Autre avion qui s’est dérobé en plein ciel, celui du vol TWA 800 en 1996 entre New York et Rome, via Paris Charles de Gaulle. Vingt minutes après son décollage, l’avion a explosé au large de Long Island. Les 230 personnes à bord n’ont pas survécu. Là encore, l’hypothèse d’un acte terroriste a germé, alors que devait débuter aux Etats-Unis les Jeux olympiques d’Atlanta. D’ailleurs, le FBI est intervenu.

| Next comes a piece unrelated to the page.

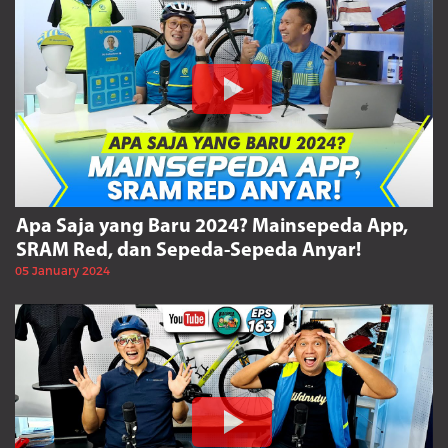
Apa Saja yang Baru 2024? Mainsepeda App,
SRAM Red, dan Sepeda-Sepeda Anyar!
05 January 2024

Toujours aujourd’hui, des théories impliquant des actes terroristes sont défendues. A l’inverse, les quatre ans d’enquête ont conclu à l’explosion accidentelle du réservoir central d’essence.

Le DC-3 jamais retrouvé

Autre disparition mystérieuse, beaucoup plus ancienne, celle le 28 décembre 1948, du DC-3 de la compagnie Airborne Transport. Les 32 passagers et membres de l’équipage n’ont pas été retrouvés. A priori, l’avion aurait disparu à 80 km au sud de Miami. Pourtant, les enquêteurs ont noté que la météo était bonne et la visibilité correcte. L’hypothèse la plus probable serait qu’un changement de vent, méconnu par les pilotes, aurait fait dévier l’avion de son objectif initial.

L’épave n’ayant pas été retrouvée, le bureau d’enquête américain a conclut qu’il n’y avait pas eu assez d’informations pour expliquer les circonstances de la disparition du DC-3.

Importance des boîtes noires

C’est à la découverte des débris que les catastrophes aériennes trouvent leurs premières explications. Puis surtout lorsque les boîtes noires qui enregistrent les moindre détails du vol, sont récupérées et exploitées.

Des débris flottants auraient d’ailleurs été localisés en mer de Chine méridionale par un navire singapourien, selon des médias vietnamiens. Une information démentie par les autorités malaisiennes. Par ailleurs, des traces de carburant de 15 kilomètres de long ont aussi été détectés par l’armée vietnamienne. Les recherches se poursuivent pour localiser le Boeing de Malaysia Airlines.

L’accident le plus meurtrier de l’aviation civile reste la collision entre deux Boeing 747 sur l’aéroport de Tenerife aux Canaries en mars 1977, faisant 583 morts.